_EXERCISE REQUIREMENTS_
Your answer must be an exact transcription of the lines from the line with "Target classes have been encoded one-hot for the" through the final line of the data.

_DATA SHOWN_
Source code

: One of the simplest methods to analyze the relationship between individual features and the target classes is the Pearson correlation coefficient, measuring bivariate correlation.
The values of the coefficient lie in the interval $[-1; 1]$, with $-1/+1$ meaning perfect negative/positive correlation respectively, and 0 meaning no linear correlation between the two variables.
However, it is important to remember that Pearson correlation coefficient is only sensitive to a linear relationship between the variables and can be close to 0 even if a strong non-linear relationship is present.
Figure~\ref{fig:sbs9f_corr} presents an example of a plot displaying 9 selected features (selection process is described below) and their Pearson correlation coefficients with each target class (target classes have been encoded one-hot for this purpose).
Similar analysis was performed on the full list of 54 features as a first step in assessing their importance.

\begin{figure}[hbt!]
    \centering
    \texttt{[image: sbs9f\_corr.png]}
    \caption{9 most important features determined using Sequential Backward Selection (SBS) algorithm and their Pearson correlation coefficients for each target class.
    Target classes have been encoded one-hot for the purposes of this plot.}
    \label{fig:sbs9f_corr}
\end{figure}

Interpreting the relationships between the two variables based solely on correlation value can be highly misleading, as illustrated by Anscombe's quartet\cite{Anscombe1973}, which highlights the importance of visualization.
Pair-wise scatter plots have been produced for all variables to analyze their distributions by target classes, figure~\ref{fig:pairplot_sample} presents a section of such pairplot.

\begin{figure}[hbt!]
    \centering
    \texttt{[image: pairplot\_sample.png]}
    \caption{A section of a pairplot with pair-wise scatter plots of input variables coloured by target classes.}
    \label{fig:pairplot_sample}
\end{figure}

_EXERCISE OUTPUT_
    Target classes have been encoded one-hot for the purposes of this plot.}
    \label{fig:sbs9f_corr}
\end{figure}

Interpreting the relationships between the two variables based solely on correlation value can be highly misleading, as illustrated by Anscombe's quartet\cite{Anscombe1973}, which highlights the importance of visualization.
Pair-wise scatter plots have been produced for all variables to analyze their distributions by target classes, figure~\ref{fig:pairplot_sample} presents a section of such pairplot.

\begin{figure}[hbt!]
    \centering
    \texttt{[image: pairplot\_sample.png]}
    \caption{A section of a pairplot with pair-wise scatter plots of input variables coloured by target classes.}
    \label{fig:pairplot_sample}
\end{figure}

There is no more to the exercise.